» **Passage**
Here is how my Steps 9 and 10 look:
11) Go to your main Environment window \Rendering\Environment…\. In this case, I’ve saved out a tonemapped version of the original HDR to .jpg. I’ve kept the size 8,000 x 4,000 pixels, but the file size is drastically smaller while remaining crisp. This will be your actual background image.
With the libraries on the HDRSource website, you can just simply use the tonemapped .jpg file which I have provided. Tonemapping is a completely different step/process than anything discussed here, but if you’re really interested, you can search the web for plenty of information on how to tonemap HDRs yourself. Tonemapped images will look much better than using an original, plain HDR as a background image.
12) Now we are ready to run a test rendering. Open up your rendering setup window from the top menu bar: \Rendering\Render Setup…\ (shortcut =F10.) I’ve provided a very efficient test rendering setup below:
13) Select your Camera in the viewport or hit the ‘c’ key after selecting your viewport if it isn’t already. This should switch you to your camera view. Now you are ready to make your first rendering test. Hit ‘render.’ Here is my result using my test settings and default camera values:
13) The scene may look perfect, too dark, or too bright depending on the HDR used. There’s several different options you have at this point. You can always change the camera angle, change the F-Stop (F Number) of the camera (lower number for a brighter scene and vice-versa), or adjust the brightness and contrast in post with a program like Photoshop. Also note that you may have vignetting turned on in the camera which may darken the image corners. And last but not least is your camera White Balance which may lend your image a certain tint. I usually turn mine to neutral but sometimes the daylight settings (default) works well.

» **Material supplied**
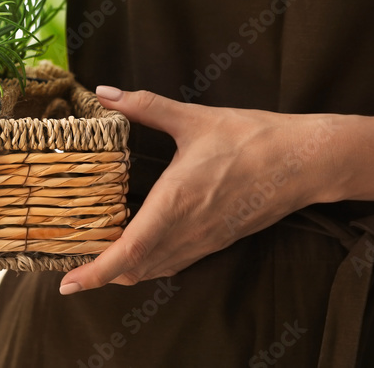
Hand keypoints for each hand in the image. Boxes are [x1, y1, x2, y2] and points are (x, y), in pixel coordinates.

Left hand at [60, 86, 343, 293]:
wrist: (304, 162)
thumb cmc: (250, 137)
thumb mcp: (192, 118)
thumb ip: (145, 105)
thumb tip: (105, 92)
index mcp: (175, 203)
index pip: (128, 250)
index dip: (96, 271)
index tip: (69, 282)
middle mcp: (187, 230)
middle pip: (135, 268)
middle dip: (100, 274)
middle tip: (70, 267)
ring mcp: (204, 240)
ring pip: (155, 269)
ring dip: (124, 272)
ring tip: (96, 263)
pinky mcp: (218, 240)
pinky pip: (175, 263)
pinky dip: (149, 265)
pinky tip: (139, 255)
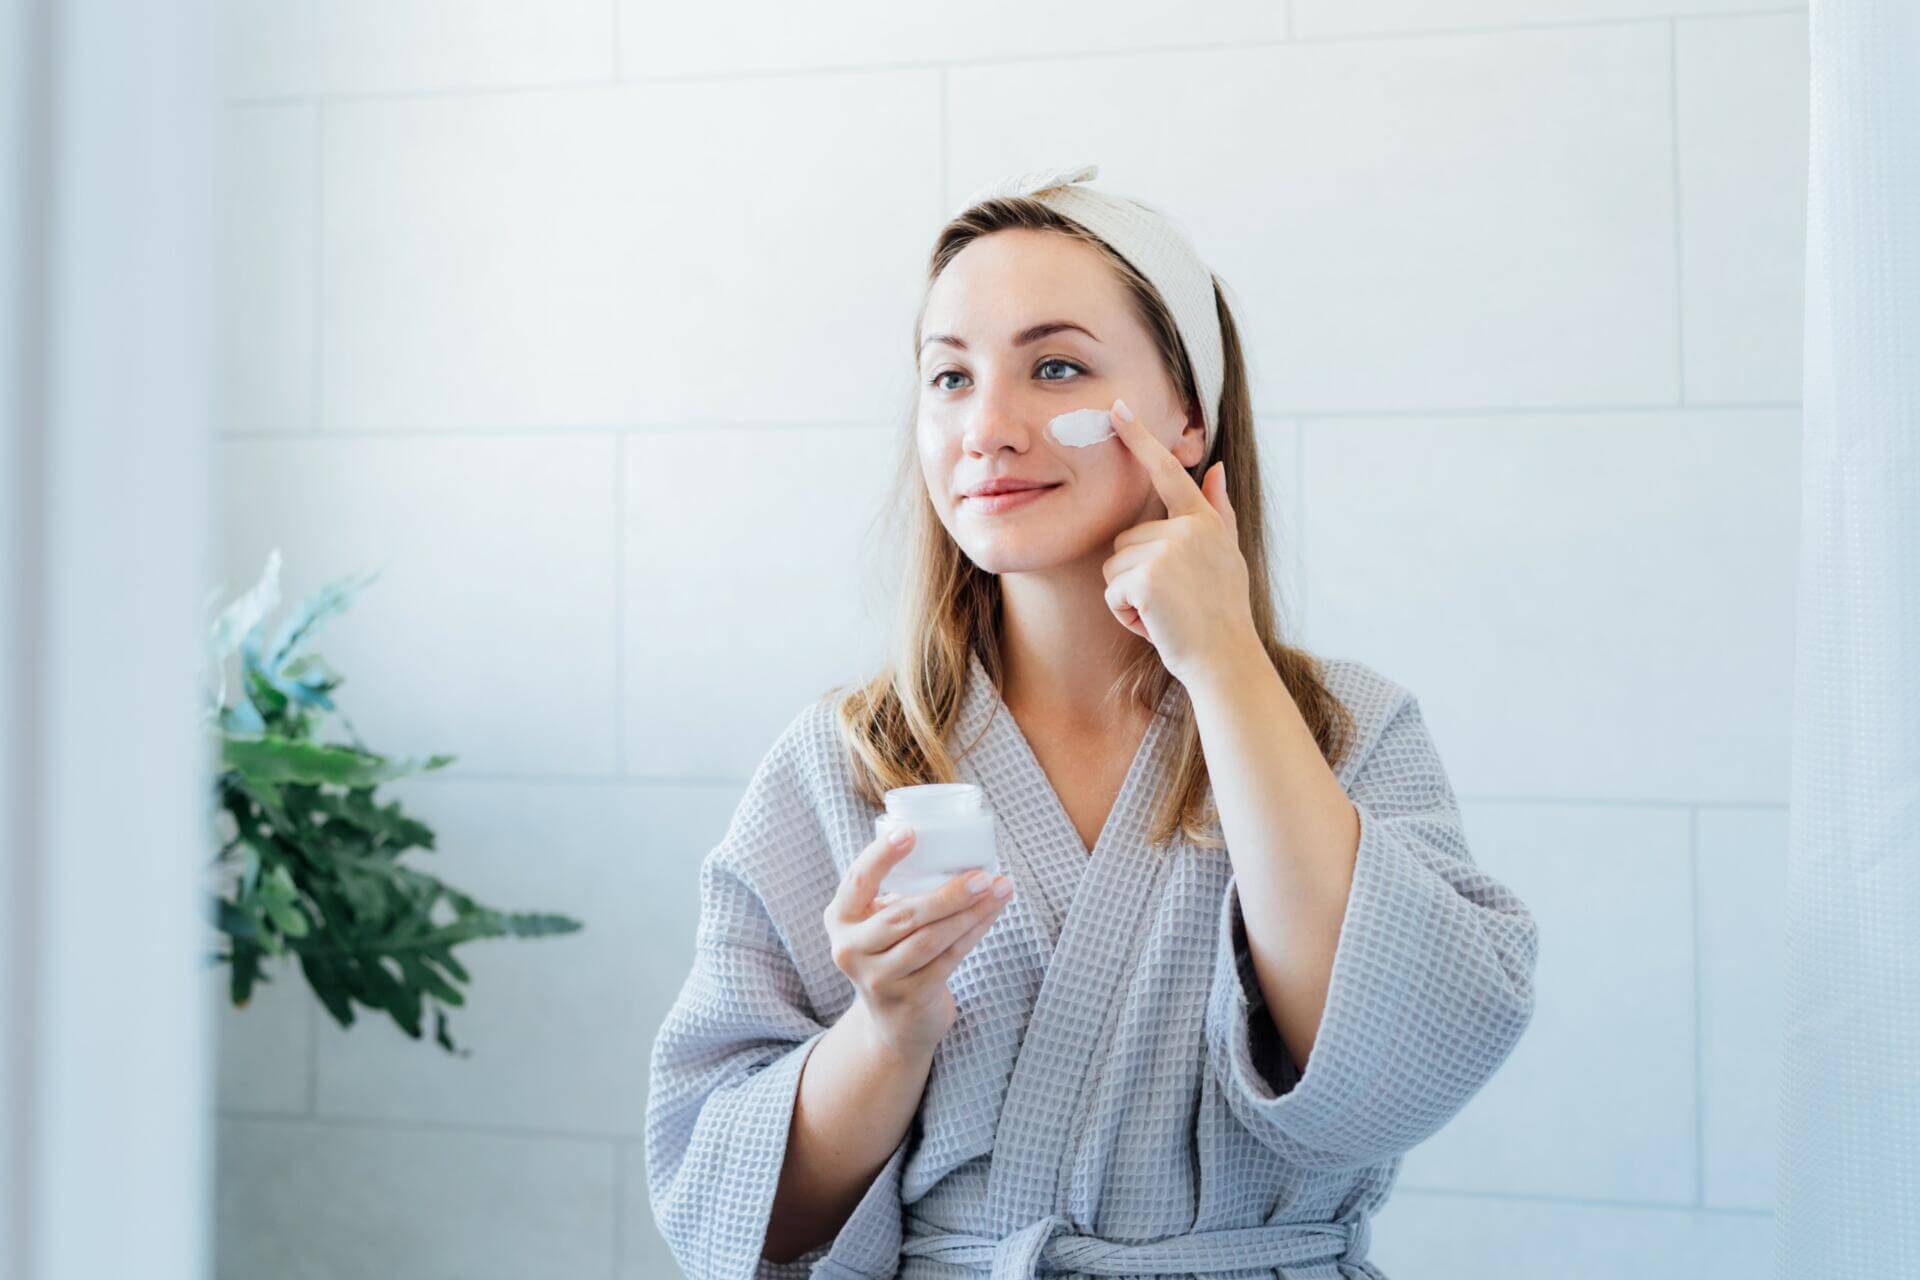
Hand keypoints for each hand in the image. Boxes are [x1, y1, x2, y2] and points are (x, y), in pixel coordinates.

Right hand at [822, 827, 1014, 1059]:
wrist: (892, 1023)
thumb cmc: (892, 955)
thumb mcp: (878, 924)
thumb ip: (899, 894)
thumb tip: (957, 853)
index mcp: (840, 918)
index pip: (858, 880)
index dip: (882, 855)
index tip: (911, 832)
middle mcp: (850, 949)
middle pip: (904, 915)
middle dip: (949, 893)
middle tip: (983, 874)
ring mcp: (878, 978)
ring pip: (930, 938)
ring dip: (970, 912)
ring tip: (999, 889)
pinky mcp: (908, 997)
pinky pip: (948, 958)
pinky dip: (974, 932)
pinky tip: (992, 914)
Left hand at [1100, 396, 1259, 685]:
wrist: (1225, 660)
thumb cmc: (1221, 614)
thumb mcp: (1225, 556)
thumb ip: (1217, 510)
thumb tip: (1216, 466)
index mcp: (1202, 521)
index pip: (1167, 472)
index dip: (1140, 438)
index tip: (1117, 408)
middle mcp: (1187, 529)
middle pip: (1124, 541)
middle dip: (1135, 577)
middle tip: (1171, 603)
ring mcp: (1168, 551)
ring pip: (1114, 567)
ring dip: (1128, 598)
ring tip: (1164, 613)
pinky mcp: (1148, 577)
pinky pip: (1112, 592)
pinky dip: (1125, 616)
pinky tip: (1154, 625)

» **What you need to do**
Resume the HDR scene-lighting tutorial after its final sentence, carrying on with the next steps.

» **Response to this task**
14) As an alternate option, sometimes I add a Vraylight set to sphere (which I’ve done above), No Decay checked on, Affect Specular checked off, Invisible turned on, and slightly tinted yellow to my scenes in direct position of the sun. This will add a more defined shadow as well as a little bit more overall tint to your scenes. You may have to dial up and down your light multiplier. This is really dependent on the HDR being used as well as the look you are going for.
15) If I wanted to spend more time on this, I’d probably bring the final image into Photoshop, add a little more contrast, and give the scene a little more saturation in order to boost its impact.
16) Keep in mind with HDRs, that you can rotate the camera and the background will change according to the angle you use. So out of one HDR, you could potentially obtain many useful renderings.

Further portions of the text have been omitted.